Frequently asked questions

How long does Italy’s 7% pensioner regime last?

It applies for the tax year in which you transfer your residence to a qualifying municipality and the nine tax years that follow, for a maximum of ten consecutive years. It is not renewable after that.

What happens if the town later grows above 30,000 inhabitants?

Eligibility is assessed at the point you validly enter the regime. A later ISTAT population change should not retroactively remove an existing beneficiary, although new applicants looking at the same town years later may get a different answer.

Can I qualify with investments but no pension?

Not on the strength of the investments alone. Investment income can sit inside the 7% bracket once you are inside the regime, but it does not get you through the door. You need a qualifying foreign pension stream.

Does US Social Security qualify?

Yes, it is one of the cleaner qualifying pension streams. The treaty position and the treatment of IRAs, 401(k)s and other US retirement accounts still need to be reviewed individually.

Can a UK SIPP qualify?

Sometimes. The answer depends on the structure, the source of the contributions and how the drawdown is taken. SIPPs need a proper look before anyone becomes Italian tax resident, not after.

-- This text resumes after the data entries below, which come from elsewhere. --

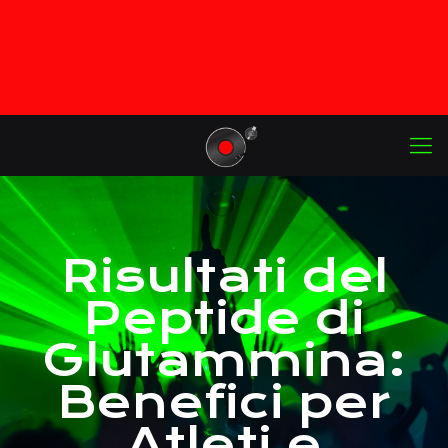
Risultati del
Peptide di
Glutammina:
Benefici per
Atleti e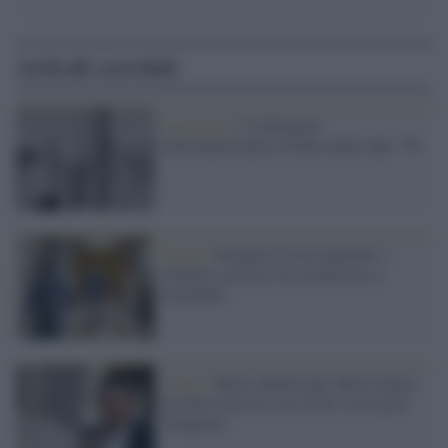
Articoli correlati
La mostra /
La diaspora
latinoamericana in Italia negli anni ’70
Zoom /
Scoperto il vero paziente 1
italiano: positivo al coronavirus a
novembre
Virus /
Marco Bentivogli (Base Italia)
di nuovo positivo al Covid: ricoverato
d'urgenza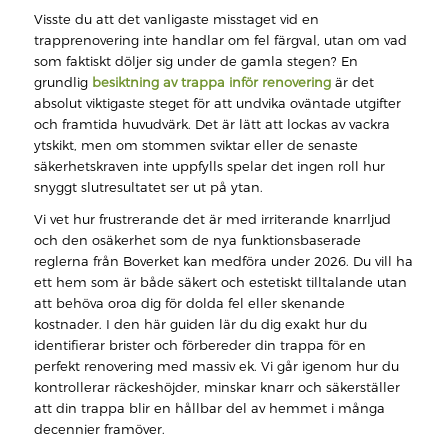
Visste du att det vanligaste misstaget vid en
trapprenovering inte handlar om fel färgval, utan om vad
som faktiskt döljer sig under de gamla stegen? En
grundlig
besiktning av trappa inför renovering
är det
absolut viktigaste steget för att undvika oväntade utgifter
och framtida huvudvärk. Det är lätt att lockas av vackra
ytskikt, men om stommen sviktar eller de senaste
säkerhetskraven inte uppfylls spelar det ingen roll hur
snyggt slutresultatet ser ut på ytan.
Vi vet hur frustrerande det är med irriterande knarrljud
och den osäkerhet som de nya funktionsbaserade
reglerna från Boverket kan medföra under 2026. Du vill ha
ett hem som är både säkert och estetiskt tilltalande utan
att behöva oroa dig för dolda fel eller skenande
kostnader. I den här guiden lär du dig exakt hur du
identifierar brister och förbereder din trappa för en
perfekt renovering med massiv ek. Vi går igenom hur du
kontrollerar räckeshöjder, minskar knarr och säkerställer
att din trappa blir en hållbar del av hemmet i många
decennier framöver.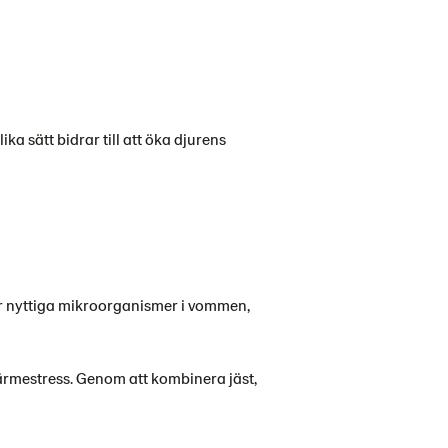
ka sätt bidrar till att öka djurens
 nyttiga mikroorganismer i vommen,
värmestress. Genom att kombinera jäst,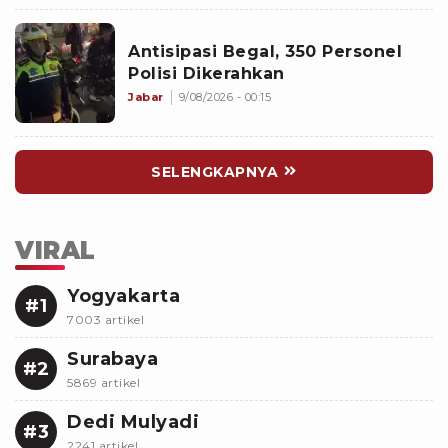
Antisipasi Begal, 350 Personel
Polisi Dikerahkan
Jabar
9/08/2026 - 00:15
SELENGKAPNYA
VIRAL
Yogyakarta
#1
7003 artikel
Surabaya
#2
5869 artikel
Dedi Mulyadi
#3
2241 artikel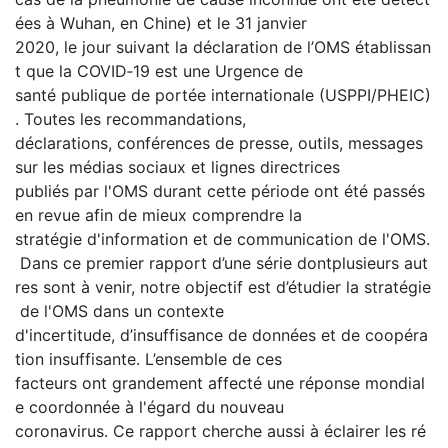
ées à Wuhan, en Chine) et le 31 janvier
2020, le jour suivant la déclaration de l’OMS établissan
t que la COVID‐19 est une Urgence de
santé publique de portée internationale (USPPI/PHEIC)
. Toutes les recommandations,
déclarations, conférences de presse, outils, messages
sur les médias sociaux et lignes directrices
publiés par l'OMS durant cette période ont été passés
en revue afin de mieux comprendre la
stratégie d'information et de communication de l'OMS.
Dans ce premier rapport d’une série dontplusieurs aut
res sont à venir, notre objectif est d’étudier la stratégie
de l'OMS dans un contexte
d'incertitude, d’insuffisance de données et de coopéra
tion insuffisante. L’ensemble de ces
facteurs ont grandement affecté une réponse mondial
e coordonnée à l'égard du nouveau
coronavirus. Ce rapport cherche aussi à éclairer les ré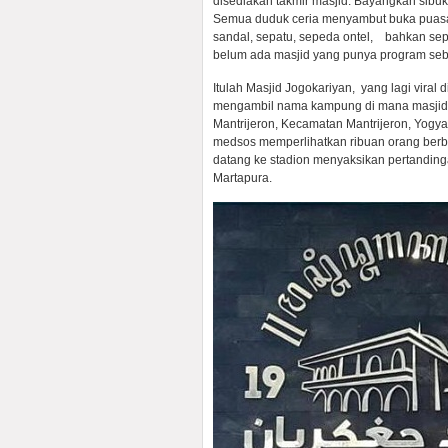
disediakan takmir masjid. Bayangkan sibuk
Semua duduk ceria menyambut buka puasa 
sandal, sepatu, sepeda ontel, bahkan se
belum ada masjid yang punya program sebe
Itulah Masjid Jogokariyan, yang lagi viral 
mengambil nama kampung di mana masjid it
Mantrijeron, Kecamatan Mantrijeron, Yogy
medsos memperlihatkan ribuan orang berb
datang ke stadion menyaksikan pertanding
Martapura.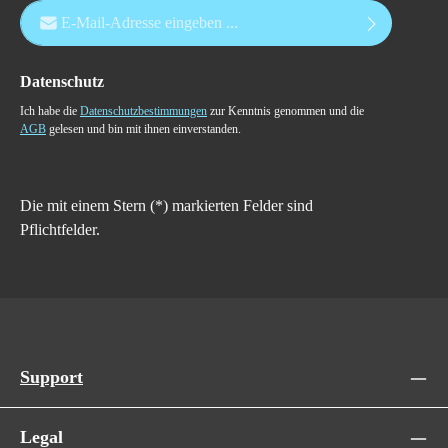
E-Mail-Adresse*
Datenschutz
Ich habe die
Datenschutzbestimmungen
zur Kenntnis genommen und die
AGB
gelesen und bin mit ihnen einverstanden.
Die mit einem Stern (*) markierten Felder sind
Pflichtfelder.
Support
Legal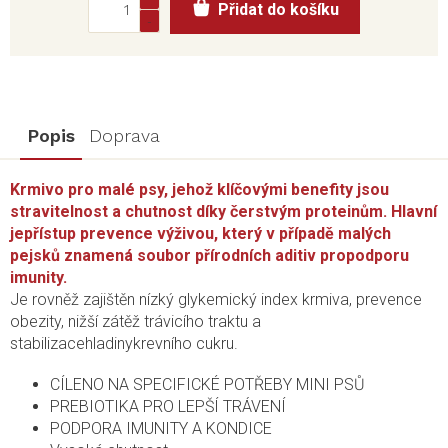
Přidat do košíku
cena:
Popis
Doprava
Krmivo pro malé psy, jehož klíčovými benefity jsou
stravitelnost a chutnost díky čerstvým proteinům. Hlavní
jepřístup prevence výživou, který v případě malých
pejsků znamená soubor přírodních aditiv propodporu
imunity.
Je rovněž zajištěn nízký glykemický index krmiva, prevence
obezity, nižší zátěž trávicího traktu a
stabilizacehladinykrevního cukru.
CÍLENO NA SPECIFICKÉ POTŘEBY MINI PSŮ
PREBIOTIKA PRO LEPŠÍ TRÁVENÍ
PODPORA IMUNITY A KONDICE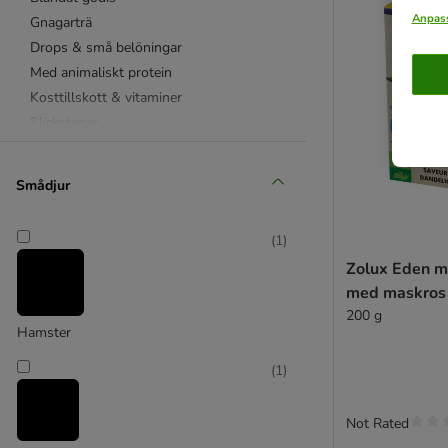
Anpass
Gnagarträ
Drops & små belöningar
Med animaliskt protein
Kosttillskott & vitaminer
Slickstenar
Naturliga matväxter
Kanin
Smådjur
Marsvin
Hamster
(
1
)
Möss & ökenråttor
Zolux Eden m
Råtta
med maskros
Chinchilla
200 g
Degu
Hamster
Iller
(
1
)
JR Farm
Versele Laga
Vitakraft
Not Rated
Bunny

How does this compare with Italy’s Article 24-bis flat tax?

Article 24-bis is the high-net-worth regime. It charges a fixed annual amount on foreign-source income - historically €200,000, rising to €300,000 for new entrants under Law No. 199/2025, the 2026 Budget Law - and it is not limited to southern towns or to pensioners. The 7% regime is narrower but usually far cheaper for retirees who qualify. Which one is right for a given client depends on the income mix, pension status and where they actually want to live.

General information only. Not tax, legal or immigration advice. Individual circumstances vary and qualified Italian advisers should be engaged before any decision.